-- What to produce --
Pick up the piece on the Voyager VI space probe and keep writing it from the point where it stops.

-- Extract provided --
Voyager VI was the sixth in the Voyager series of NASA unmanned space probes launched from Earth in the latter half of the 20th century.

After having lost contact with Earth, it was believed by scientists of the day to have disappeared into a black hole. During an encounter with the V'Ger entity in 2272 it was postulated by the crew of the USS Enterprise that the probe had emerged from the black hole and encountered a race of sentient machines who occupied an unidentified machine planet. They concluded that the machines viewed Voyager VI as a primitive version of themselves, and sent it back out as the V'Ger entity, appropriately repaired and enhanced to fulfill what they interpreted as its programmed mission to collect and record all data possible throughout the universe. The original probe was preserved as the central point of the heart of V'Ger itself. (Star Trek: The Motion Picture)

Background

A 1999 launch date was not referenced on screen, but it was included in the Star Trek Chronology. According to Decker's line in the movie, however, it was launched "over 300 years ago". This suggests a launch date sometime prior to the 1970s. The actual launches of the first (and only) two Voyager probes took place in 1977, something well known when the film was made. Despite Decker's statement, it is unknown what his background was in the history of NASA space exploration, suggesting that he was approximating its launch date.

-- Supplied entries --

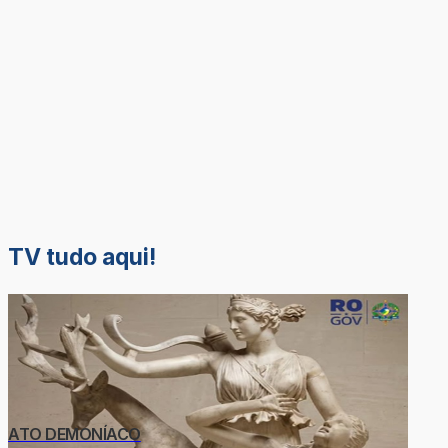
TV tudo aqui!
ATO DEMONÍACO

--

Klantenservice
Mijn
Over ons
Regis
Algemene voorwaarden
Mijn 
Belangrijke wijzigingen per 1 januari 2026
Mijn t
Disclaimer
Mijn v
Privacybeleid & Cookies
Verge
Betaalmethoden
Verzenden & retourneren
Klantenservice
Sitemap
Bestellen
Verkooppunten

-- Answer for this exercise --
Apocrypha

The William Shatner novel The Return, where Kirk and Picard join forces to lead an assault on the Borg homeworld and end the recent Borg/Romulan alliance once and for all presents the theory that a Borg transwarp conduit consumed the probe rather than a black hole, and that the planet seen by Spock was in fact, the Borg homeworld. The suggestion continues that the Borg assimilated the probe, yet the assimilation went "afoul" and changed Voyager VI into a more sentient being. That theory would not explain how a transwarp conduit was so close to Sol in the 20th century but unused in the 24th, though, nor how Borg technology of the early 21st century would have been capable of re-engineering such a vessel to explore the universe, including multiple galaxies.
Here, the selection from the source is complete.